Les griots où les Nyamakalas sont les détenteurs de l’histoire, ils sont la mémoire de la nation. De ca fait, ils se doivent de dire la vérité aux chefs, être leurs conseillers et défendre par le verbe les règles établies et l’ordre sur l’ensemble du royaume, comme l’édicte l’article 2 de la Charte de Kouroukan Fouga. En fait, les Kouyaté sont les premiers par ordre des familles de griots. Au Mandé, il y a 5 familles de griots, dont les Diabaté. Et à Kéla, comme à l’accoutumée, au lendemain de chaque fête de Ramadan, les griots rendent une visite de courtoisie au chef des griots. Pour cette année, nous nous sommes déplacés pour être témoins de cette visite appelée : Sambé Sambé foli au chef des griots.
Une grande cérémonie a été organisée chez le chef, en présence de tous les griots et aussi des villages environnants. C’est samedi dernier, très tôt le matin, qu’a eu lieu cette cérémonie de salutation de la part des griots.
Vêtu d’un grand boubou blanc, voici le pilier, le grand gardien, la bibliothèque de l’histoire de Kéla, homme à la barbe blanche et presque sans dents : il se nomme El Hadj Djéténin Mamady Diabaté, fils de Koman Diabaté et de NBadiala Diabaté, descendant de Mary Moussa Diabaté.
Ce beau jour, le lendemain de Ramadan, déjà à 8h, tous étaient au rendez-vous chez le chef des griots pour leur traditionnelle salutation.
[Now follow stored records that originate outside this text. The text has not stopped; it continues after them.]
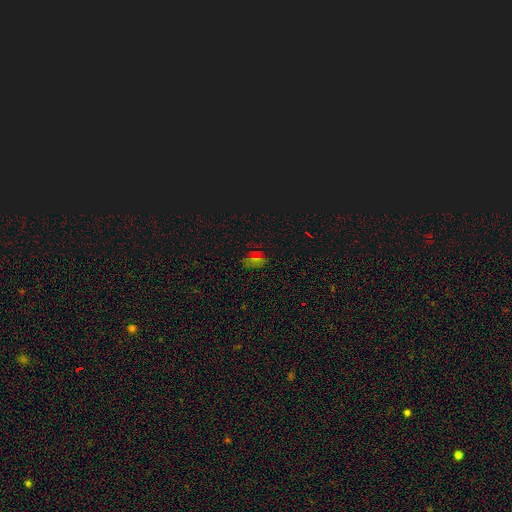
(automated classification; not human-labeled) smooth_or_featured: star or artifact (p=0.55) [alt: smooth p=0.34]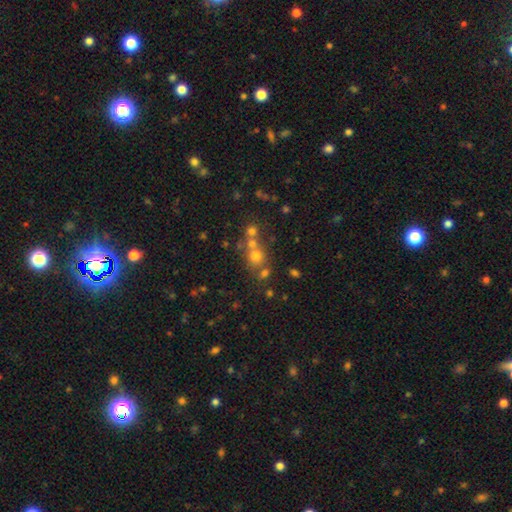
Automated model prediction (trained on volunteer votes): A smooth galaxy with no disk features (59%) that is round (82%).

Vote fractions:
- Smooth or featured? smooth: 59% / star or artifact: 24% / featured or disk: 17%
- How rounded? round: 82% / in between: 17% / cigar-shaped: 1%
- Merging? none: 50% / merger: 37% / minor disturbance: 8% / major disturbance: 4%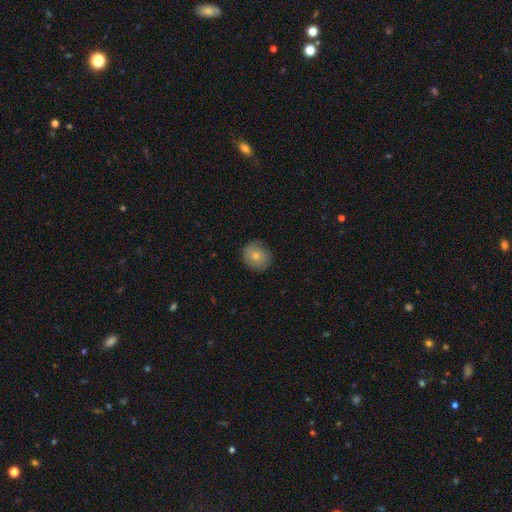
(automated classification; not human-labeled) The model was most divided on "smooth or featured": smooth: 71%, featured or disk: 19%, star or artifact: 10%. More confident: merging — none (86%); how rounded — round (79%).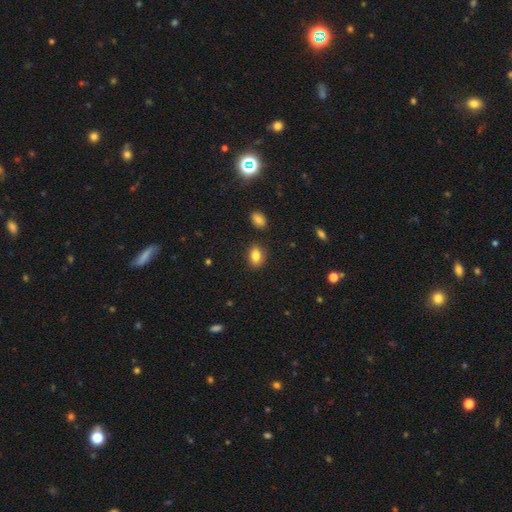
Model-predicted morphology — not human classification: smooth_or_featured: smooth (p=0.83) [alt: star or artifact p=0.09]
how_rounded: in between (p=0.82) [alt: round p=0.16]
merging: none (p=0.85) [alt: minor disturbance p=0.10]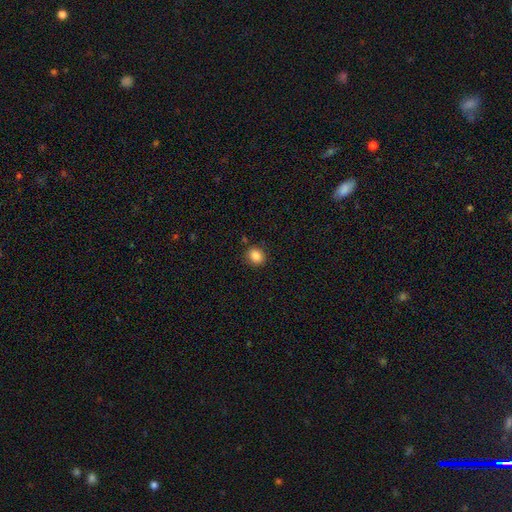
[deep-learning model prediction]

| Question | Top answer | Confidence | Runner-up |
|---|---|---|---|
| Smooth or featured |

La famille Diabaté vibrait au son des tam-tams, des balafons, des guitares, des chants et danses. 4 heures durant, les griots et griottes n’ont cessé d’émerveiller le lieu d’éloges de remerciement, de reconnaissances et de bénédictions à l’endroit du chef, de ses fils, et amis.
Aux dires du chef, Djéténin Mamady Diabaté, «depuis des décennies, cette tradition existe à Kéla. C’est au lendemain de chaque fête de Ramadan, mais jamais à la Tabaski». Ce n’est pas seulement le lieu de paroles en l’air, mais de dépenses, car à chaque éloge, l’intéressé donne de quoi ramener le sourire aux lèvres des prestataires, tout en se pliant aux règles de sa caste.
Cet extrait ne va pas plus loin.